Aucune suite n'a donc été donnée, depuis quatre ans, à notre recours. Si le Cameroun avait été un État de droit, un État démocratique fonctionnant sous le leadership d'un chef sorti du peuple et effectivement responsable devant le peuple parce que lui devant tout...

V. POUR UN LEADERSHIP NATIONAL

La démocratie pluraliste instituée par la constitution ne peut fonctionner qu'à deux conditions : d'une part que la compétition joue, d'autre part que le peuple (corps électoral) soit le souverain et unique arbitre du grand match démocratique.

Autrement dit : tous les partis, toutes les personnalités qui s'estiment capables de prendre la direction du pays doivent, sur la base de la plus stricte égalité, présenter aux populations leurs programmes, leurs idées, leurs prétentions. Et au cours d'une période privilégiée qui s'appelle campagne électorale, les citoyens apprécient les uns et les autres, les jaugent, mesurent leurs qualités personnelles, etc. Il n'existe pas d'école de chefs d'État; mais il y a un examen, un concours à passer pour accéder à cette fonction. C'est l'élection (compétition). Celle-ci n'en est plus une si un candidat interdit aux autres de concourir. Imagine-t-on un concours dans lequel un candidat interdirait aux autres de composer et contraindrait le jury à lui décerner la note maximum, 99,9 % ? [PAGE 269]
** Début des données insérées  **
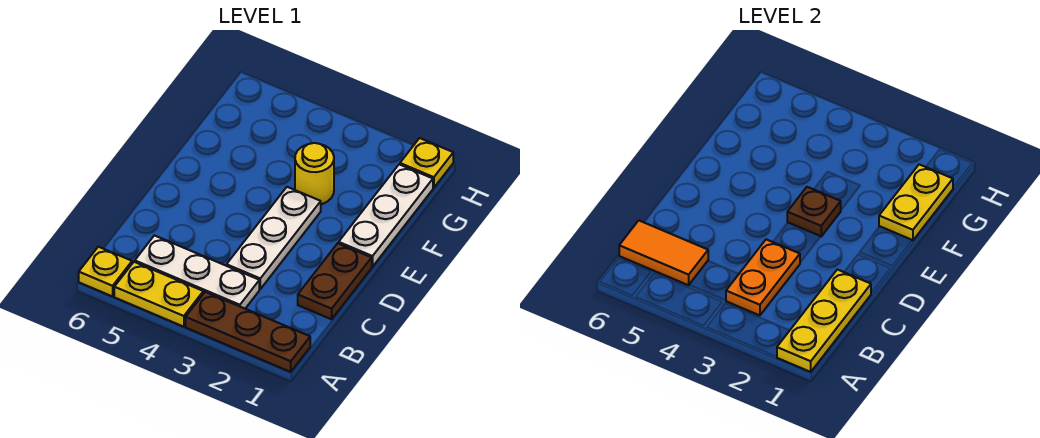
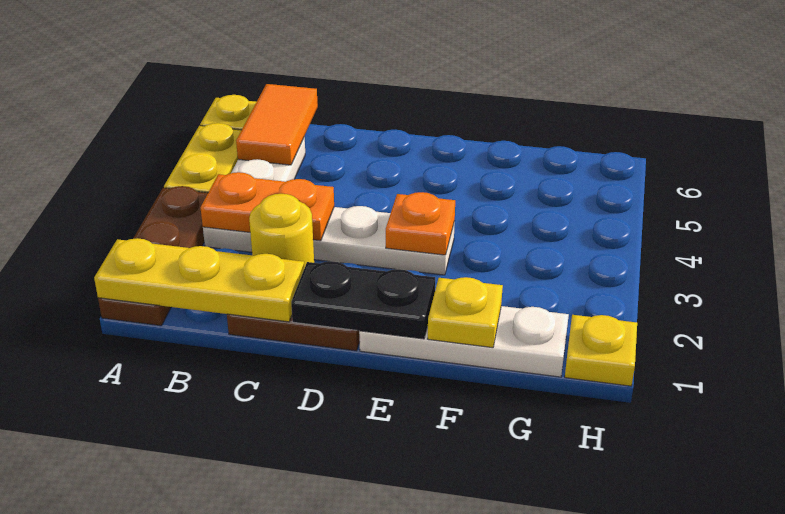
none -> black 1x2 plate [291,261,435,339]
brown 1x1 plate [787,187,841,236] -> orange 1x1 plate [386,192,455,255]
yellow 1x2 plate [879,164,953,240] -> yellow 1x1 plate [428,277,503,348]
yellow 1x1 round brick [295,143,334,204] -> yellow 1x1 round brick moved to [249,194,314,268]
Le leadership national est l'autorité acquise par un chef désigné dans les conditions de régularité et d'honnêteté que l'élection-compétition peut seule garantir. Cette autorité lui confère un pouvoir paisible, créatif, incontestable et sûr de lui-même. Seul un tel pouvoir peut, aujourd'hui, aider à bien poser les problèmes cruciaux que connaît notre communauté, et s'employer effectivement à leur trouver des solutions appropriées. Au lieu qu'un pouvoir attribué dans les conditions contestables et malsaines que chacun sait, se préoccupe d'abord de sa propre existence, de sa propre survie. D'où la multiplication effrénée des services de sécurité, c'est-à-dire de contrôle et de surveillance des citoyens. Car, dans un régime néocolonial, ce n'est pas de la sécurité du pays que s'occupent les forces dites de sécurité, mais de celle du petit groupe d'hommes et de femmes qui, à un moment donné, se trouve à la tête du pays sous la protection de l'armée et des polices, et non par la volonté librement exprimée des citoyens. Or, cette sécurité-là appelle et organise l'insécurité du citoyen, comme le montrent les nombreuses arrestations et détentions d'innocents intervenues tout au long de cette année (1987).
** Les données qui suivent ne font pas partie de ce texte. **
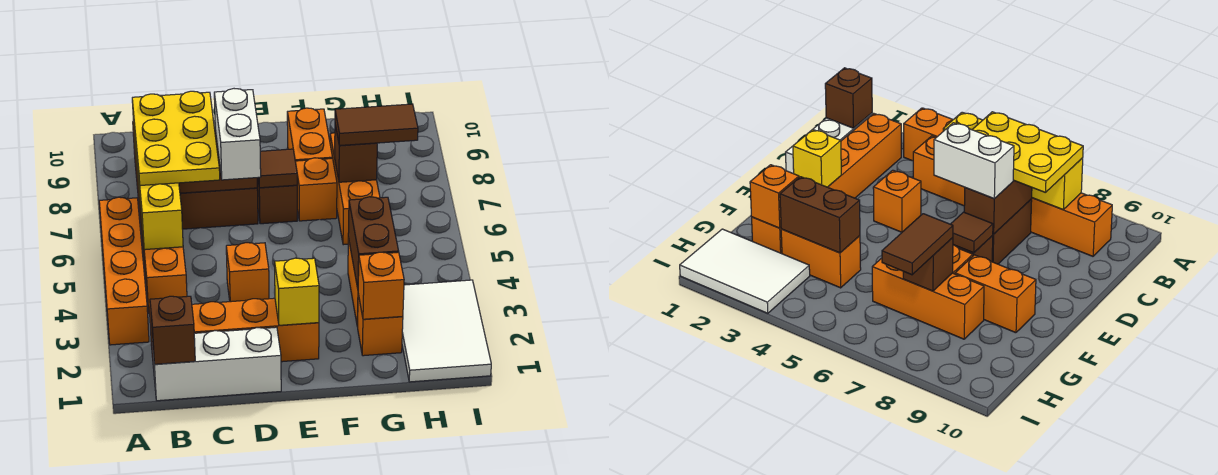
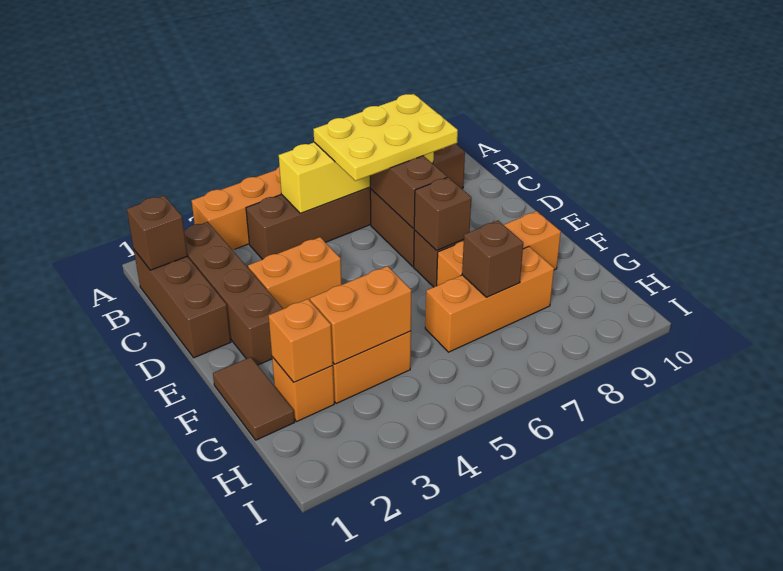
white 1x3 brick [152,327,281,401] -> brown 1x3 brick [134,250,231,358]
orange 1x4 brick [149,298,319,368] -> brown 1x4 brick [184,222,283,365]
orange 1x6 brick [133,122,187,313] -> brown 1x6 brick [246,144,465,260]
orange 1x1 brick [226,243,269,302] -> orange 1x2 brick [248,237,342,309]
white 1x2 brick [214,89,261,180] -> none
yellow 1x1 brick [275,258,319,325] -> none
brown 1x1 tile [258,149,297,188] -> brown 1x1 brick [414,177,471,251]
brown 1x2 brick [348,197,399,288] -> orange 1x2 brick [310,266,412,364]
brown 1x2 tile [335,104,418,146] -> brown 1x2 tile moved to [213,357,295,440]
white 2x3 tile [402,280,491,382] -> none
Autant il est incapable de résoudre les vrais problèmes – et chacun peut constater qu'aucun de nos vrais problèmes nationaux, dans aucun domaine, n'a connu un commencement de solution depuis l'indépendance; tous, au contraire, s'aggravent aujourd'hui – autant le pouvoir néocolonial s'oppose avec hargne à l'émergence d'un leadership national. Or, c'est dans ce leadership-là que se trouve le salut de notre pays.